Tribunal israelí confirma la prohibición de salir de Gaza a atleta olímpico

Información suministrada por la Oficina de Información Chileno Palestina

“Estoy realmente deprimido y conmocionado por la decisión de no dejarme abandonar Gaza. No veo que haya justificación alguna, más allá de aislar a los deportistas de Gaza y destruir sus ambiciones y aspiraciones”, afirmó.

Con 34 años, Al Masri vive y se entrena en la asediada Gaza, una las regiones más pobres del planeta, por carreteras donde son visibles las heridas de la guerra, con la única ayuda de la Federación de Atletismo de Palestina, a la que representó en los Juegos Olímpicos de Pekín, en 2008.

Con esa edad, la cita en Belén -situada a menos de dos horas de coche de Gaza- aparecía en su calendario como una de las últimas en las que poder competir al máximo nivel.

Un esfuerzo para el que se preparaba desde hacía meses, ahora desvanecido por la sentencia judicial, que alega razones de seguridad -que no detalla- para impedirle el traslado entre los dos territorios palestinos.

“Ya viajé a Cisjordania a través de Israel en 2009 y no tuve problema alguno de seguridad. No sé por qué en esta ocasión Israel no quiere dejarme ir, después de que el último mes haya estado trabajando a tope y preparándome para este maratón”, agregó.

Días atrás, cuando la historia de Al Masri saltó a la prensa israelí, la radio del Ejército aseguró que el corredor no cumplía “con ninguno de los requisitos” establecidos para permitir a los palestinos salir de Gaza, bajo asedio militar de Israel desde 2007.

Desde aquella fecha, las Fuerzas Armadas israelíes controlan el denominado paso de “Eretz”, que une Israel con la Franja y permite el acceso a Cisjordania, mientras que Egipto mantiene cerrado el de Rafah, única conexión de los gazatíes con el mundo.

El caso de Al Masri fue legalmente asumido y elevado la semana pasada al Tribunal Supremo por la organización israelí de defensa de los derechos humanos “Gisha”, que lucha en favor de la libertad de movimientos para la población palestina.

Su recurso fue desestimado, sin embargo, este martes por la juez Daphne Barak-Erez, con el argumento de “bajo las actuales circunstancias, la petición no pude ser aceptada”, evitando detallar a que circunstancias se refería.

En su escueto auto, Barak-Eretz se limitó a subrayar “que no existe espacio legal para intervenir desde el momento en el que el ministerio de Defensa ha tomado esta decisión a discreción propia”.

“Gisha” alegaba, por su parte, que existe un cláusula en las normas de asedio israelíes que abre la puerta a que palestinos de Gaza puedan pasar a través en Israel para participar en eventos bajo patrocinio de la Autoridad Nacional Palestina (ANP).

En ese caso, la petición se debe hacer de forma detallada, por parte de la ANP, y enviada al ministerio de Defensa israelí para su aprobación.

“Al fin y al cabo, soy sólo un atleta y nada tengo que ver con temas de seguridad”, se lamentaba ayer por la mañana Al Masri, nada más recibir la noticia.

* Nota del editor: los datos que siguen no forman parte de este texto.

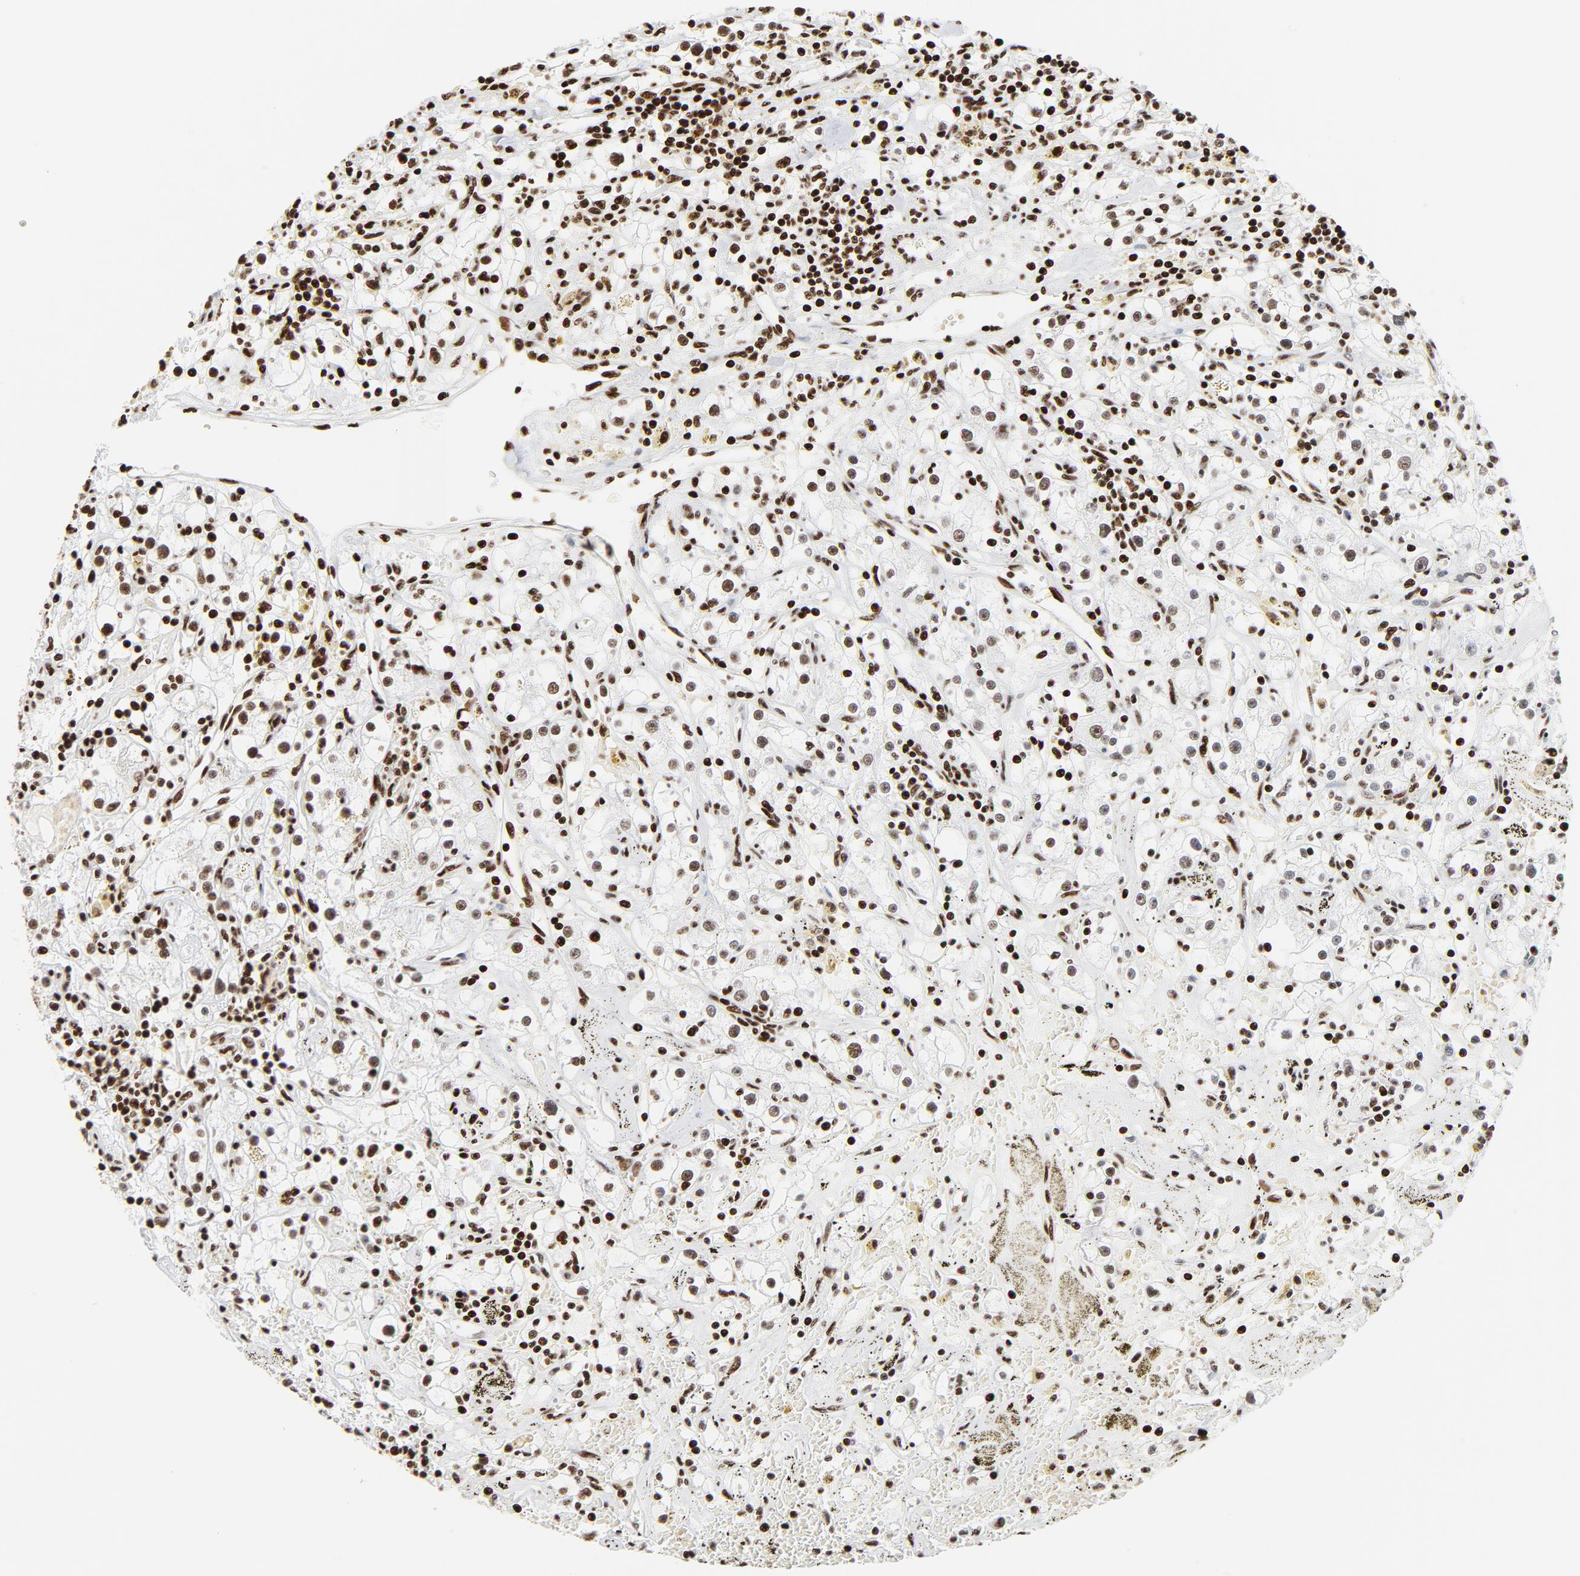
{"staining": {"intensity": "moderate", "quantity": ">75%", "location": "nuclear"}, "tissue": "renal cancer", "cell_type": "Tumor cells", "image_type": "cancer", "snomed": [{"axis": "morphology", "description": "Adenocarcinoma, NOS"}, {"axis": "topography", "description": "Kidney"}], "caption": "There is medium levels of moderate nuclear staining in tumor cells of renal adenocarcinoma, as demonstrated by immunohistochemical staining (brown color).", "gene": "XRCC6", "patient": {"sex": "male", "age": 56}}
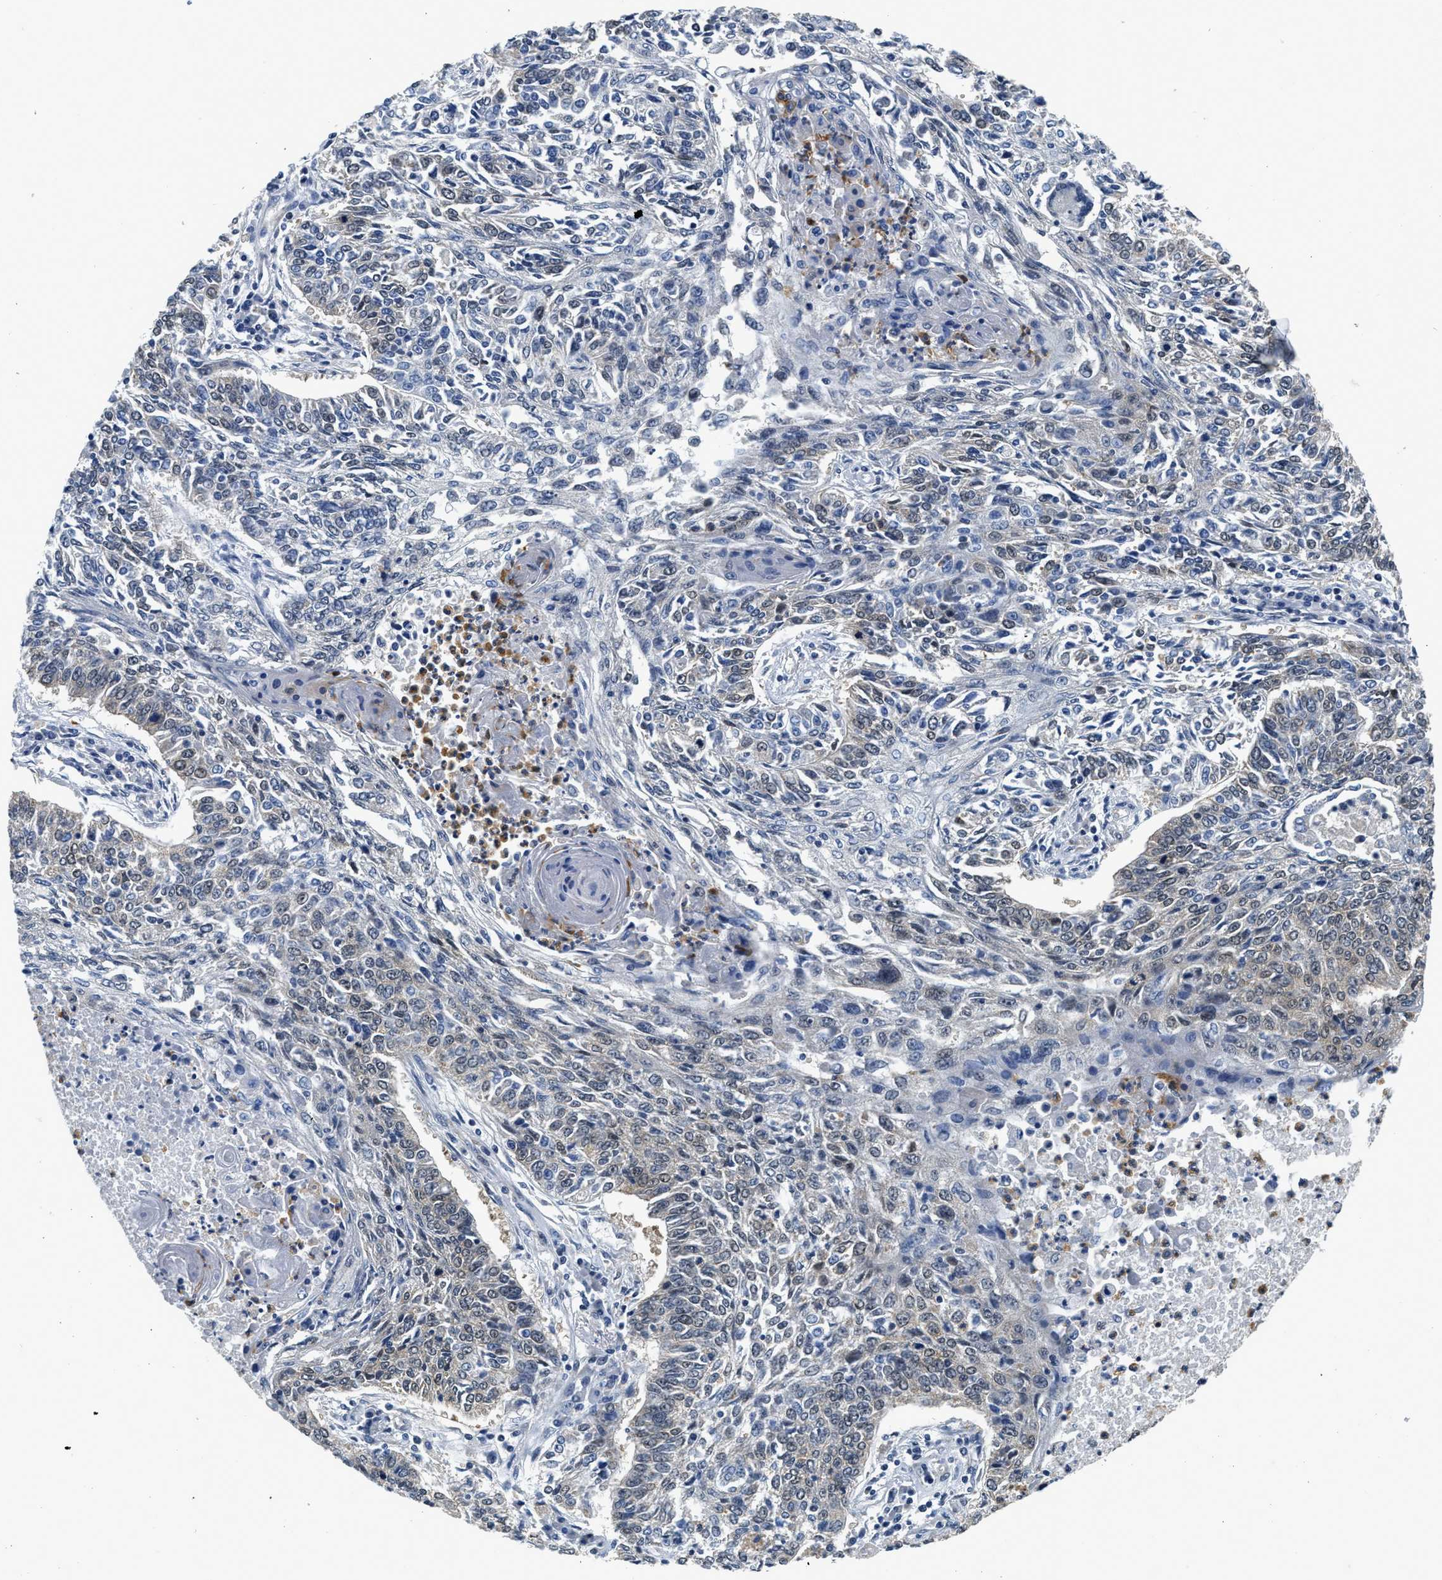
{"staining": {"intensity": "negative", "quantity": "none", "location": "none"}, "tissue": "lung cancer", "cell_type": "Tumor cells", "image_type": "cancer", "snomed": [{"axis": "morphology", "description": "Normal tissue, NOS"}, {"axis": "morphology", "description": "Squamous cell carcinoma, NOS"}, {"axis": "topography", "description": "Cartilage tissue"}, {"axis": "topography", "description": "Bronchus"}, {"axis": "topography", "description": "Lung"}], "caption": "High magnification brightfield microscopy of lung cancer (squamous cell carcinoma) stained with DAB (3,3'-diaminobenzidine) (brown) and counterstained with hematoxylin (blue): tumor cells show no significant positivity. The staining is performed using DAB brown chromogen with nuclei counter-stained in using hematoxylin.", "gene": "SMAD4", "patient": {"sex": "female", "age": 49}}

“Es realmente doloroso que Israel mezcle deportes con política y seguridad. Aislar a los palestinos de Gaza sin razones, incluidos los atletas y otros deportistas, sólo consigue que la brecha entre Cisjordania y Gaza se amplíe”, agregó.

Su caso es el más sonado, dada su carrera profesional, pero no es el único: otros treinta atletas de Gaza han sido igualmente rechazados por Israel, sin otros motivos que unas difusas razones de Seguridad.

Nadir Hallaweh, director de la federación Palestina de Atletismo (PFA) aseguró, por su parte, que desde la autoridades palestinas han hecho todo lo posible para facilitar la salida de la delegación y su participación en una carrera organizada en colaboración con la institución danesa “derecho a moverse”.

Durante la misma, los cerca de 3.000 participantes inscritos pasarán a través de colonias judías -cuya construcción es ilegal de acuerdo al derecho internacional- y del muro de separación levantado por el Ejército israelí.

De ellos, cerca de 700 son extranjeros, la mayoría residentes en el país por motivos de trabajo.

“Está claro que Israel sólo se dedica a restringir la libertad de movimiento de la población de Gaza, algo que es una flagrante violación de la legalidad internacional y de las convenciones de Ginebra”, denunció Samir Zaqout, miembros del grupo de defensa de los derechos humanos “Al-Mizan”, con sede en Gaza.

“Prohibir a gente inocente viajar al exterior para actividades educativas, tratamiento médico o simplemente participar en eventos deportivos, como hace Israel, es un crimen de guerra”, apostilló.